■ DIRECTIONS FOR THIS TASK
Set down the final stretch of the data, from the line that holds "exposure_s: 1/30" through the last line, both included, with pictures left out.

#### SOURCE RECORDS ####

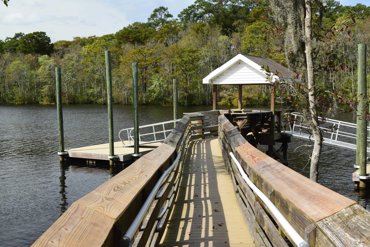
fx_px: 463
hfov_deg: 43.6
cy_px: 124
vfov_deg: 29.9
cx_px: 185
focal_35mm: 45
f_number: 10
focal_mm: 30
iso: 400
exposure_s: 1/320
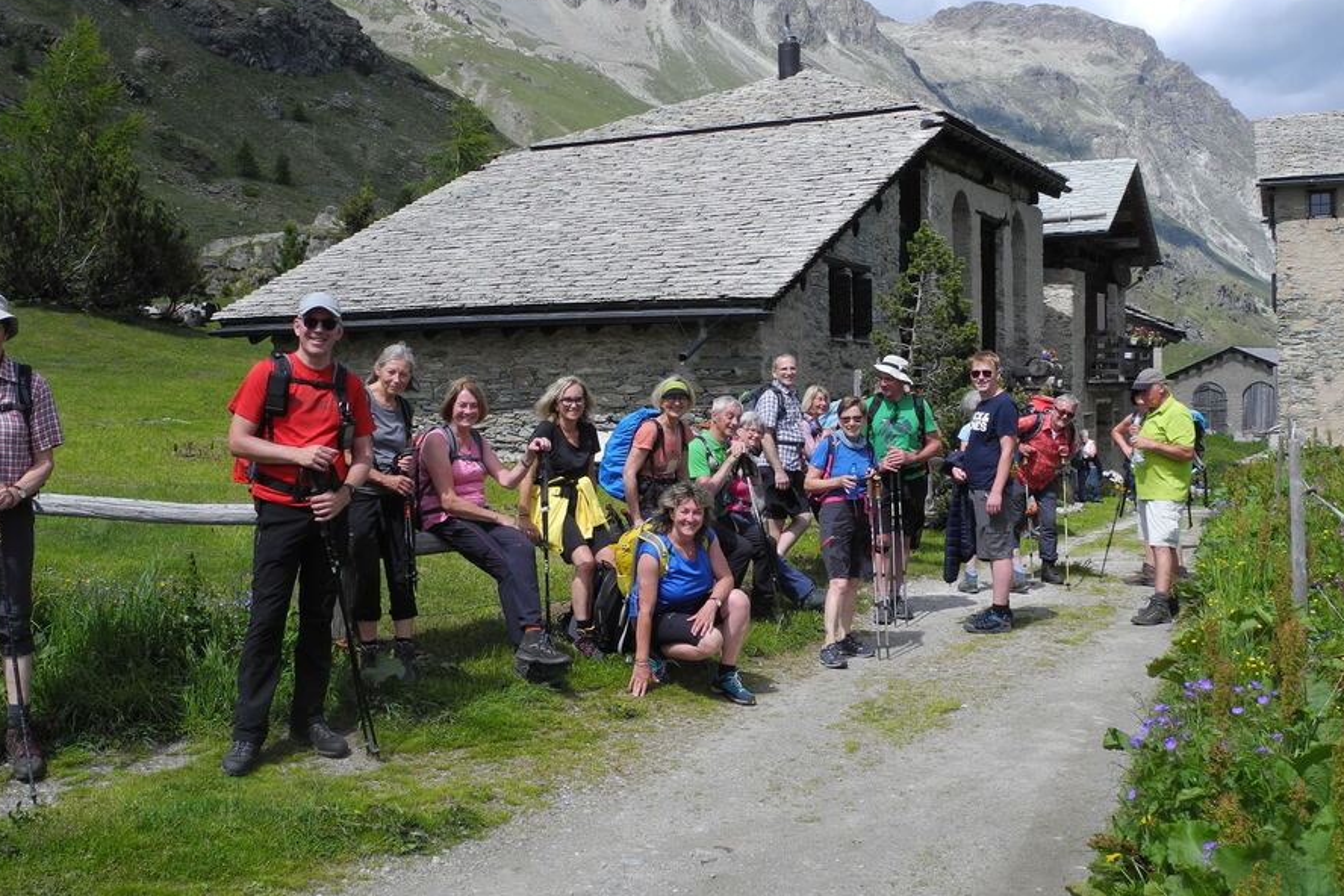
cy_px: 389
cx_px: 582
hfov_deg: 48.3
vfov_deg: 33.4
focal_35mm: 40
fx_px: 1493
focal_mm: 6.8
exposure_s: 1/1000
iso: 100
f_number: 4
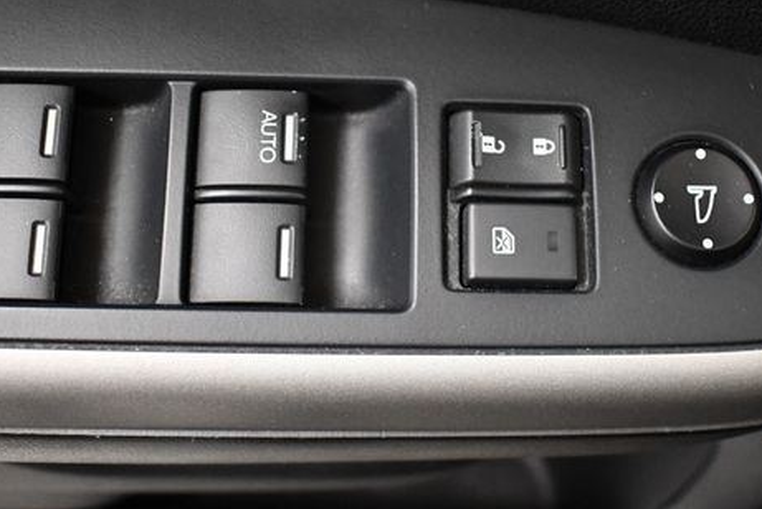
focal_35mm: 50
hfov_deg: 39.5
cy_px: 241
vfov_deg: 27.0
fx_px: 1059
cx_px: 417
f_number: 3.5
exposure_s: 1/125
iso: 3200
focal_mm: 18
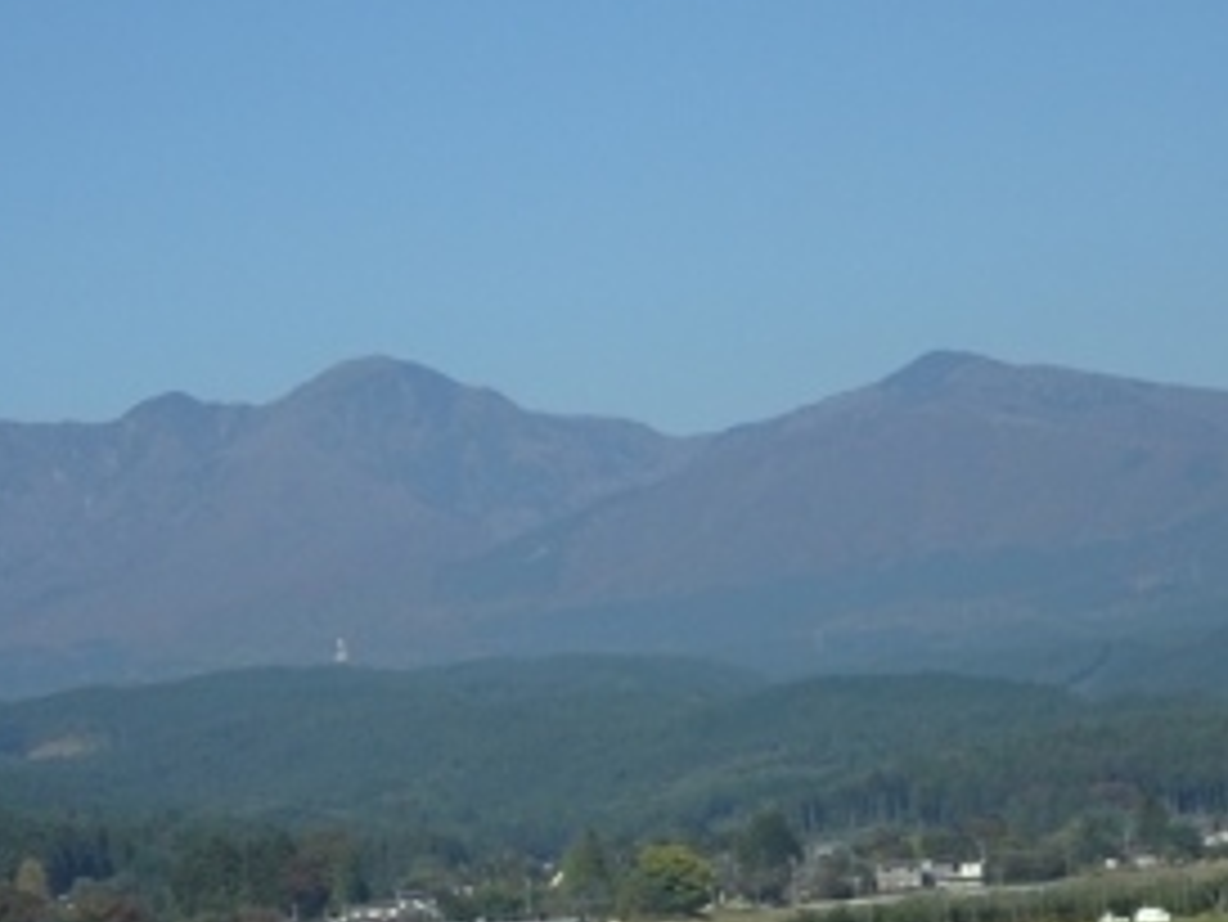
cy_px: 573
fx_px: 5856
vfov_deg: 9.0
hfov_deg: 12.0
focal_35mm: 165
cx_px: 562
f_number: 5
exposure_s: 1/1000
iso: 160
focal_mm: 15.45
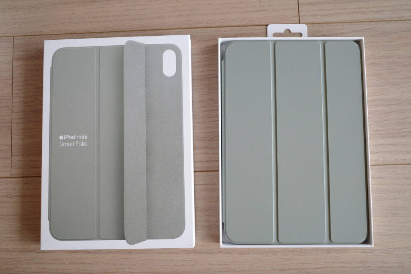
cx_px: 206
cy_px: 137
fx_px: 320
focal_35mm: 28
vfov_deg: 46.4
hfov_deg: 65.5
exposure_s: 1/30
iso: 500
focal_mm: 18.3
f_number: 2.8
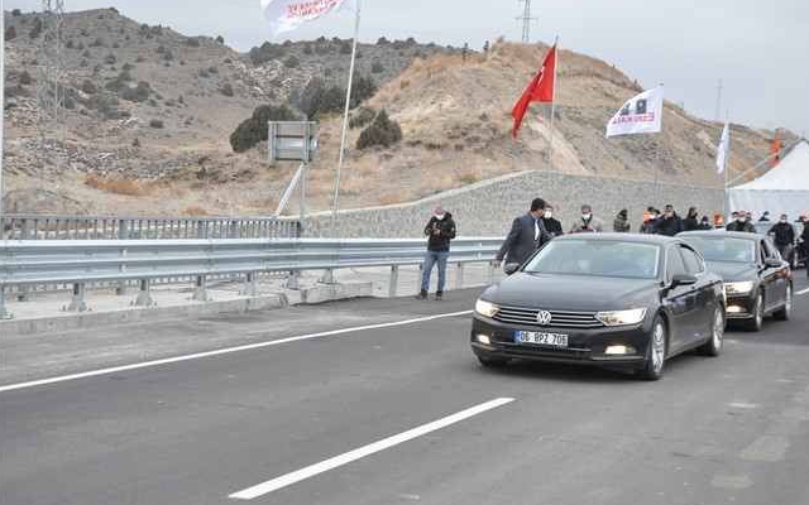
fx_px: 1367
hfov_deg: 33.0
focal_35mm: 62
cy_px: 260
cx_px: 407
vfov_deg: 21.0
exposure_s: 1/160
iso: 1600
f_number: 6.3
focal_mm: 40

####

■ ANSWER FOR THIS EXERCISE
exposure_s: 1/30
iso: 500
focal_mm: 18.3
f_number: 2.8
fx_px: 1367
hfov_deg: 33.0
focal_35mm: 62
cy_px: 260
cx_px: 407
vfov_deg: 21.0
exposure_s: 1/160
iso: 1600
f_number: 6.3
focal_mm: 40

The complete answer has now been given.